Firstly, it seems clear that free kicks taken from the sides of the penalty area (rectangles A1 and G1) require incredible skill (and some luck) to find the net, with both the right and left segments resulting in a conversion rate of just 4%.
Then we have zone 2, which is a section of the pitch that at first may appear to be too close to the goal for someone to get the ball up and down quickly enough to score, unless there is an angle wide enough to exploit. This is highlighted by the conversation rates on the far right and left rectangles (B2 and F2), which are 13% and 8% respectively, compared to those rectangles closer to the centre (C2 and E2), which are 0% and 6% respectively.
Zone 3 further highlights the parabolic relationship between distance and angle from goal. Here, the sweet spots are in the rectangles closer to the centre (C3, D3 and E3), which show a conversion rate of 14%, 13% and 7% respectively. These rates appear to follow the curve of “the D”, indicating that the distance away from goal is important relative to the angle of the free kick from the goal:
Given this relationship, I also found that conversation rates are not necessarily weighted equally across both sides of the pitch. For instance, this sample shows that free kicks from the right are converted more than free kicks from the left. Take rectangle C3 on the right, which has a conversion rate of 14%, and it’s left sided equivalent E3, which at 7% is exactly half of this.
This pattern is also evident across zone 2, where rectangle B2 on the right has a higher conversation rate (13%) than it’s equivalent left sided rectangle F2 (8%). This seems interesting enough to require a deeper analysis and I will seek to explore it in more detail in a future blog post, so stay tuned on that.
In terms of zone 4, I decided to open up the rectangles here due to the spread of data points. The greatest conversion rate is 7%, from direct free kicks taken in line with the goal (D4). This is comparable with the other rectangles in this sector, and conversion rates across D are generally high (D2 and D3 each have 13%).

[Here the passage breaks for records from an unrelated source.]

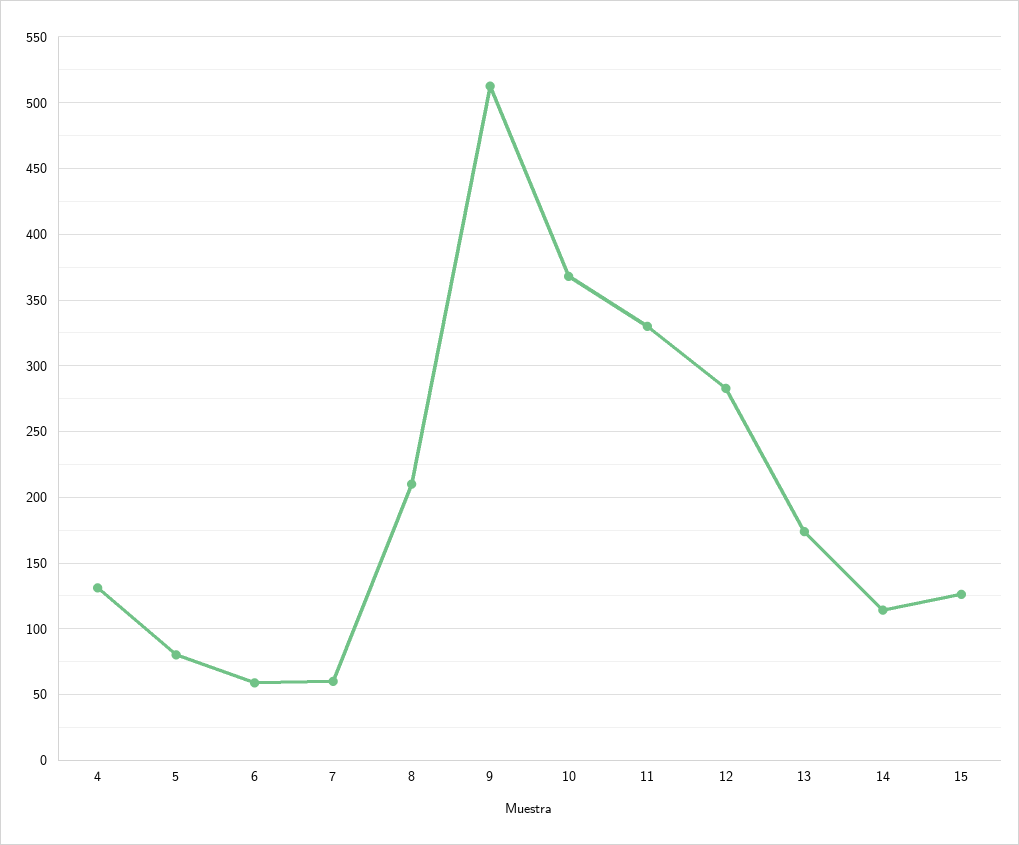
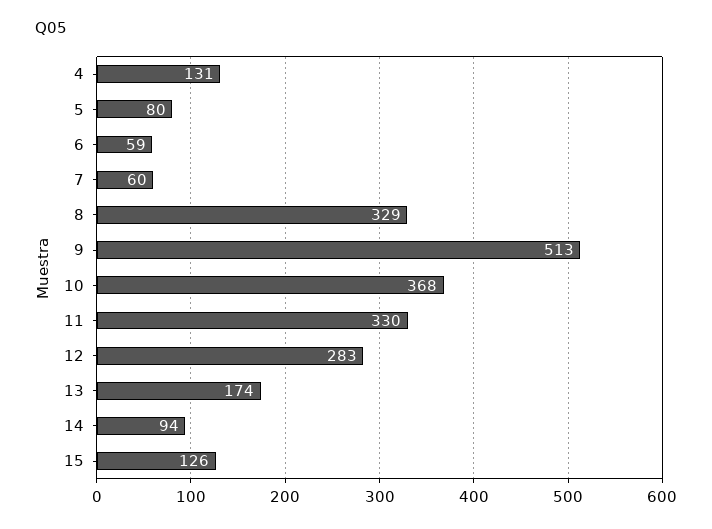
  {
    "4": 131,
    "5": 80,
    "6": 59,
    "7": 60,
-   "8": 210,
+   "8": 329,
    "9": 513,
    "10": 368,
    "11": 330,
    "12": 283,
    "13": 174,
-   "14": 115,
+   "14": 94,
    "15": 126
  }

To finish, here’s a table outlining the attempts, goals and conversion rate for each rectangle on the pitch:
In conclusion, it seems that direct free kicks that are scored have a parabolic relationship between distance and angle from goal, with rectangle C4 producing the greatest conversion rate. Since the 1st of July, direct free kicks from the right seem to produce more goals than direct free kicks from the left, whilst we also find a consistently high conversion rate with direct free kicks taken in line with the goal (zone D).
There are a lot of interesting things here from our perspective as a company. The most valuable outcome of this investigation is that we can improve our training of data collection analysts on the most effective ways to categorise direct free kicks, depending on their location.
In terms of the future, please stay tuned for an analysis on right and left sided direct free kicks, as well as another follow-up piece investigating how free kick conversions differ by league, by team and by player.
Until next time!
Sagar Jilka (@DrSagarJilka)
P.S. If you’re wondering who chanced his arm from near the halfway line, it was Luigi Bruins for Excelsior against Groningen on the 13th of August.